AIMS Paints a Picture of Change Management
Hellen Keller once said “A bend in the road is not the end of the road… Unless you fail to make the turn.” That’s why the Administrative Information Management System (AIMS) project has a team dedicated to Organizational Change Management (OCM), which is an area of specialization that looks at the people side of change management particularly as it relates to new business processes.
Change Canvas Sessions
The OCM team has held “change canvas sessions” with each of the work stream areas including Supply Chain, Human Resources and Finance. It doesn’t involve paint, it doesn’t even involve a canvas, so what exactly is a change canvas session?
“With the implementation of AIMS, there may be changes to processes we’ve come to know or new information that we will need to learn. As such, the change canvas session is basically a conversation to identify what the change is, why it’s being done and who will be affected by the change,” noted OCM Lead, Colleen Stewart. “It helps us to develop a plan that will support individuals as they experience change related to familiar procedures.”
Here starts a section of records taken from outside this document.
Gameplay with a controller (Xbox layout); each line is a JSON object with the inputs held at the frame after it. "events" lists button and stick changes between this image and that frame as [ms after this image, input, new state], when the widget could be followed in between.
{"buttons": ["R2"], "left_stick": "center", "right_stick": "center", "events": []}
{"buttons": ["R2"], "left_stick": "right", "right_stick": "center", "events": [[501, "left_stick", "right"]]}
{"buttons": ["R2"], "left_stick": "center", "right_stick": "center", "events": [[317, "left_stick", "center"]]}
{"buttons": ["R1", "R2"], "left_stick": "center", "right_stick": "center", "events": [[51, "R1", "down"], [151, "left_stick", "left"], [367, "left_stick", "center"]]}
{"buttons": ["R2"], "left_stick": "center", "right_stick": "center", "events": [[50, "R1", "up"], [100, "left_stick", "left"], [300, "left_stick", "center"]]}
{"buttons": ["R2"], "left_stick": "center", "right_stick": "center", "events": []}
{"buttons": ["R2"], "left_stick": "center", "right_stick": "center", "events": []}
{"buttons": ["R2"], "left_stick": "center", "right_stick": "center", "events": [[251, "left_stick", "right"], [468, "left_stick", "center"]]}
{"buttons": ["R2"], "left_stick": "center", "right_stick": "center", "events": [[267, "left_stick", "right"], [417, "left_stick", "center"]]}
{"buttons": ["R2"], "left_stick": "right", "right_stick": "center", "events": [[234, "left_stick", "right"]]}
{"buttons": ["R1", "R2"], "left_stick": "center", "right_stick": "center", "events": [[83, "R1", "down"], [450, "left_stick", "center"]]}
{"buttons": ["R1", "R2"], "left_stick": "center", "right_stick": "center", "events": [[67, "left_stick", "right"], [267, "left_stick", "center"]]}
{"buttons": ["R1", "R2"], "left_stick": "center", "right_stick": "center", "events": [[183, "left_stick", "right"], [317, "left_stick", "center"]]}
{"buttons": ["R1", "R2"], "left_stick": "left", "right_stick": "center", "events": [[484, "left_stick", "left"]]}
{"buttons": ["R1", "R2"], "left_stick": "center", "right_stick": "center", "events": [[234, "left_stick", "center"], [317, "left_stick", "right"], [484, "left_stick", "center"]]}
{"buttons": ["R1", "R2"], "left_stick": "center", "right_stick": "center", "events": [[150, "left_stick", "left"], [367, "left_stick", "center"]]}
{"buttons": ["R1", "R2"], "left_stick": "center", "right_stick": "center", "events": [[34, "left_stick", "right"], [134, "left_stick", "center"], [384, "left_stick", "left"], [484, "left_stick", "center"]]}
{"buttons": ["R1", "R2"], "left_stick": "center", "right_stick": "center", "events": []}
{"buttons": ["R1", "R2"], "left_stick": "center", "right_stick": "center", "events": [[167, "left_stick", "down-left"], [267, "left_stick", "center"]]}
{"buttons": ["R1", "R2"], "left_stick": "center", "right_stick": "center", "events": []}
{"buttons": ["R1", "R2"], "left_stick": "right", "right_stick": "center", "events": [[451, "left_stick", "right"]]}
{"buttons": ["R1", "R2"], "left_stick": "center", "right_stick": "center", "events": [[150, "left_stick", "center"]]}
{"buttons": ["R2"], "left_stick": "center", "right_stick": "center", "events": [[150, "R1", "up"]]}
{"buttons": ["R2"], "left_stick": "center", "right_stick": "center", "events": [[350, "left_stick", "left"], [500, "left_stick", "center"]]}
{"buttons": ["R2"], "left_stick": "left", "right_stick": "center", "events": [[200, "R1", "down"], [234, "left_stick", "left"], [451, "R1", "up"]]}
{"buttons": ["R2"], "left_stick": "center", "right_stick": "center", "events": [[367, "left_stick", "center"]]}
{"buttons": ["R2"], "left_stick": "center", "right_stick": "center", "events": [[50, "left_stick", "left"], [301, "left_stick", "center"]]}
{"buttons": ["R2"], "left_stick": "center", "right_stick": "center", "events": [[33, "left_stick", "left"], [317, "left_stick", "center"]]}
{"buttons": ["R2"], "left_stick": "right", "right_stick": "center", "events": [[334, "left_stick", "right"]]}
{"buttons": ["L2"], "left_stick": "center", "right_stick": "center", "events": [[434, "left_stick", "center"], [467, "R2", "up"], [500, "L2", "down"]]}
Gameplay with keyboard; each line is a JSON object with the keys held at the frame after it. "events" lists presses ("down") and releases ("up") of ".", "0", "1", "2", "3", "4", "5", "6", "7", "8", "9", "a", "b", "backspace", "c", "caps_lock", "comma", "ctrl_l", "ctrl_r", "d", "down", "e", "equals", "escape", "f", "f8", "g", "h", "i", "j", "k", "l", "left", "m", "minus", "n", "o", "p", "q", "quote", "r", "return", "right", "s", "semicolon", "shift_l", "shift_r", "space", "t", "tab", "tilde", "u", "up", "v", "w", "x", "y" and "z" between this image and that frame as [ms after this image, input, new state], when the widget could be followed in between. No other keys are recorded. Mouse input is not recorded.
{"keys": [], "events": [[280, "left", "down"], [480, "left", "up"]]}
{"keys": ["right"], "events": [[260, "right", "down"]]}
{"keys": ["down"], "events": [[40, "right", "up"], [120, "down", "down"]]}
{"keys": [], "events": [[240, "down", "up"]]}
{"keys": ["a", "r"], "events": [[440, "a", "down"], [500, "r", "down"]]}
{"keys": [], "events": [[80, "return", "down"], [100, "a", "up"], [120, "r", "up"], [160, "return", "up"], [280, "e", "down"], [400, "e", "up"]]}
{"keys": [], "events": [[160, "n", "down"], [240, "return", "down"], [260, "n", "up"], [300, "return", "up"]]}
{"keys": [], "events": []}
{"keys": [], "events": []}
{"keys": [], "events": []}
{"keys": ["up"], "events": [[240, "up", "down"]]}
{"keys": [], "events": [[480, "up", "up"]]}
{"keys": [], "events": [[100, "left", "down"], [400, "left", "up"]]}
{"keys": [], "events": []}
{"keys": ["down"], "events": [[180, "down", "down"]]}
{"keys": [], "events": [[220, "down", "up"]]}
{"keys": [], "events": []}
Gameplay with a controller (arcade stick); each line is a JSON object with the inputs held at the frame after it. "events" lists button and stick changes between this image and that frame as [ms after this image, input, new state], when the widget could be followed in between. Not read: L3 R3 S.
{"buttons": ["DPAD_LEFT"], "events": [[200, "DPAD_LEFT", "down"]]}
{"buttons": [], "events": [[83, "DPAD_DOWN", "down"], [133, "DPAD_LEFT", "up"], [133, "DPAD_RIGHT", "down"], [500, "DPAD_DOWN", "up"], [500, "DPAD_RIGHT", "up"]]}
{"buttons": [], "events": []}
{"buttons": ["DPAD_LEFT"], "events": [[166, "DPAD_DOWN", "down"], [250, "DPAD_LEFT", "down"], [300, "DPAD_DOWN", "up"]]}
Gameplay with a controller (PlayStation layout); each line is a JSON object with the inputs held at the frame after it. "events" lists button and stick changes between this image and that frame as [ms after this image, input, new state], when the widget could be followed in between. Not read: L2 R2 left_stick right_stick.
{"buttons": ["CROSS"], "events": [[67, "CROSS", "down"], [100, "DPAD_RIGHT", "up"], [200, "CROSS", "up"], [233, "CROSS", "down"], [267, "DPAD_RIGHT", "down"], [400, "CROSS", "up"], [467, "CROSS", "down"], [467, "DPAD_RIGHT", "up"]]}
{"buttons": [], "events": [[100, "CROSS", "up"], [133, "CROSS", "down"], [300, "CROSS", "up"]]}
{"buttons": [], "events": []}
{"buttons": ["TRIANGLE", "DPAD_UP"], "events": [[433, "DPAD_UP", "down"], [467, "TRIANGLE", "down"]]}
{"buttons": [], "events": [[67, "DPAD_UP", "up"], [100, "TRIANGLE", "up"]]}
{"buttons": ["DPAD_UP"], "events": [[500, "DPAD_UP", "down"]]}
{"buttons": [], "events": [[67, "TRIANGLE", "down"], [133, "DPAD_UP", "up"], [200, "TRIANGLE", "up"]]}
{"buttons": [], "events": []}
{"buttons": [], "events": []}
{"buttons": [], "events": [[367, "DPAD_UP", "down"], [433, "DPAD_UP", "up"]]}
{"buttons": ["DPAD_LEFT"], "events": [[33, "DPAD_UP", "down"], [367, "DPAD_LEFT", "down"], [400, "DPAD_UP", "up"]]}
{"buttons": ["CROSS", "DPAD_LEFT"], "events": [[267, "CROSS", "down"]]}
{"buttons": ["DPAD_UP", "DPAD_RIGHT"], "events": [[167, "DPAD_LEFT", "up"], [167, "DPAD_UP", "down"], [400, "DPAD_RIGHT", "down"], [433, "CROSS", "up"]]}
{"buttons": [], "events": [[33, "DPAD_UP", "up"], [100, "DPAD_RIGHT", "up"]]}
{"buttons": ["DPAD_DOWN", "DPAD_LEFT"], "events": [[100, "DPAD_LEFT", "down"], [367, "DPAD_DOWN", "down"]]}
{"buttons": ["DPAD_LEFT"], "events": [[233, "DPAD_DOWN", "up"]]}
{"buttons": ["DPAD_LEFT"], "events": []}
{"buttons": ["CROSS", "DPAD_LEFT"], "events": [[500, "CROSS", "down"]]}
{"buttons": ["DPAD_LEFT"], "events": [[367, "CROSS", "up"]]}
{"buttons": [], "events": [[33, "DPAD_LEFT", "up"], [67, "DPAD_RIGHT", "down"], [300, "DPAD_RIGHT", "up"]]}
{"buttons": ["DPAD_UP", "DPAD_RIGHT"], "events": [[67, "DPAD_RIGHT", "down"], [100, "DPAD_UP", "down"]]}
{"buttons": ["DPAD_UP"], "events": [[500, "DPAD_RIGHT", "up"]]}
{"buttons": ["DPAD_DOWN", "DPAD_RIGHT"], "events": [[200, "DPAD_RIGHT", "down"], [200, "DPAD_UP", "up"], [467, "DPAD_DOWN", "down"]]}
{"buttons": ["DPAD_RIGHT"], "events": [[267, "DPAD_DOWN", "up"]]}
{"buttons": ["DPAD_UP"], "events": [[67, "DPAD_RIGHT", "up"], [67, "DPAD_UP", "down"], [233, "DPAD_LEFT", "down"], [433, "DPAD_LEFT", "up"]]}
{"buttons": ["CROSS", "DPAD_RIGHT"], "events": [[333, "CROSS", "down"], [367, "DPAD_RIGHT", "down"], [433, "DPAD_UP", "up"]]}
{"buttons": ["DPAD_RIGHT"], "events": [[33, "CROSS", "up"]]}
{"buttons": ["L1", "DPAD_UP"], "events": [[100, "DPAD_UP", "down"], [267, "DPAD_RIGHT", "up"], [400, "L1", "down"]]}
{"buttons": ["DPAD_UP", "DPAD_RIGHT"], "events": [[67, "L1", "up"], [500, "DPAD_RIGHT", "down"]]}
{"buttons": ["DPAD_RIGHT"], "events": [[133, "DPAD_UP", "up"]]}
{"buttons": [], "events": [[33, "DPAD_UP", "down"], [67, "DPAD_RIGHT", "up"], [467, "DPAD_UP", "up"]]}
The change canvas session is a first step in developing a high level plan, as it’s a way for all those involved to visualize complex change and to understand the impact of change. “The process provides a way in which to capture and display information about potential change, and is useful for communication and engagement planning,” Stewart said. “When everyone is on the same page in terms of understanding the implications of change, we can then move forward and manage that change in a way that provides assurance and support to those involved.”
The sessions broadly identify those who will be affected and what will be different about what they do. This can then lead to a further understanding of how information is transferred between individuals with similar duties. “People will learn in different ways, so we conduct the change canvas sessions to better understand the support networks we need to create,” Stewart concluded.
No paint, no canvas, but a picture is created nonetheless.